Ein Dirigent leitet ein Orchester während einer Aufführung; die Musiker spielen verschiedene Instrumente, darunter Streicher und Blechbläser, während sie die Noten auf Ständern lesen.
Bild: Monika Ritterhaus

Wie blickt Chefdirigent Kirill Petrenko auf die anstehende Saison 2026/27 der Berliner Philharmoniker? Welche Werke sind ihm besonders wichtig? All dies und noch mehr konnten Journalistinnen und Journalisten bei einem Pressegespräch in der Philharmonie erfahren. Es ging um kaum bekannte Naturbilder, um einen musikalischen »Achttausender« und um »Musik wie aus einer anderen Welt«.

Es gab natürlich viel zu besprechen bei diesem Pressetermin: die Saisoneröffnung mit Tschaikowsky und Elgar, Wagners Walküre bei den Osterfestspielen in Salzburg oder die Uraufführung eines Werkes von Sarah Nemtsov. Längere Diskussionen ergaben sich indessen zu drei anderen Konzertprogrammen – die in ihrer Unterschiedlichkeit eine Ahnung der Vielfalt dieser Saison mit Kirill Petrenko vermittelten.

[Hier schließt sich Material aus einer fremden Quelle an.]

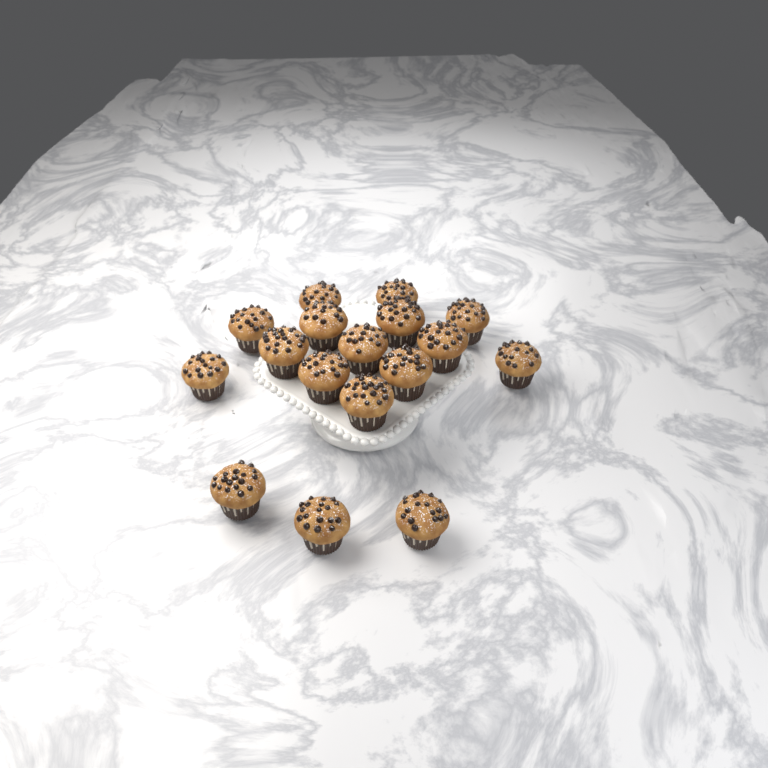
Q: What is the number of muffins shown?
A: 17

Der »Achttausender der Musik«

Für Gesprächsstoff sorgte etwa die Aufführung von Beethovens Missa solemnis – als Bestandteil der Biennale Zeichen und Wunder – vom Glauben, Hoffen und Zeichen und zugleich als Beitrag zum 200. Todestag des Komponisten im März 2027. Für Kirill Petrenko ist dies neben der Neunten Symphonie »sein vielleicht wichtigstes Werk«. Wie generell sein Beethoven-Bild sei, lautete eine Frage. »Wenn ich mich mit Beethoven befasse, dann sehr stark auch mit der Person«, so der Dirigent. »Was war er für ein Mensch, in welchen sozialen Umständen hat er gelebt, wie ist er mit seiner tragischen Erkrankung umgegangen?« 

Überhaupt Beethovens Gehörverlust: »Wenn man sich vor Augen führt, wie titanisch er sich gegen dieses Schicksal aufgelehnt hat, welche Musik er dennoch schrieb – dann wird deutlich, dass seine Leistung wohl mit der keines anderen Komponisten vergleichbar ist.« Was ist nun sein interpretatorischer Ansatz? Darauf Kirill Petrenko, der zur Zeit des Gesprächs Beethovens Zweite Symphonie mit den Berliner Philharmonikern aufführte: »Wir setzen uns intensiv mit der historisch informierten Aufführungspraxis auseinander, die dem Klang eine neue Schärfe, einen neuen Biss, auch eine gewisse Aggressivität verleihen kann – auch bei einem traditionellen Symphonieorchester.« Es sei ein Spagat, den er sehr spannend finde: »Wir wollen ein aktuelles, zeitgemäßes Beethoven-Bild zeichnen, ohne unseren eigenen Klang zu verraten.« Kirill Petrenko freut sich sehr darauf, mit dieser Haltung nun die Missa solemnis zu erarbeiten, diesen »Achttausender der Musik«, den er übrigens erst ein einziges Mal dirigiert hat.

Kaum gespielte Schätze

Natürlich stehen nicht nur solche Schwergewichte des Repertoires auf dem Programm. »Meine Vorliebe für weniger oft gespielte Werke zeigt sich in dieser Saison mit der Römischen Trilogie von Ottorino Respighi.« Kirill Petrenko erklärt, er sei »ein großer Fan von Respighi und besonders dieses Werks«, habe es allerdings noch nie in seiner Gesamtheit aufgeführt. Woher die Begeisterung kommt? Diese Leidenschaft gebe es schon seit vielen Jahren, so die Antwort. »Ich halte die Römische Trilogie für ein absolut großartiges Werk. Ich finde sie sehr modern, und es fasziniert mich, wie Respighi mit den Farben des Orchesters umgeht«. 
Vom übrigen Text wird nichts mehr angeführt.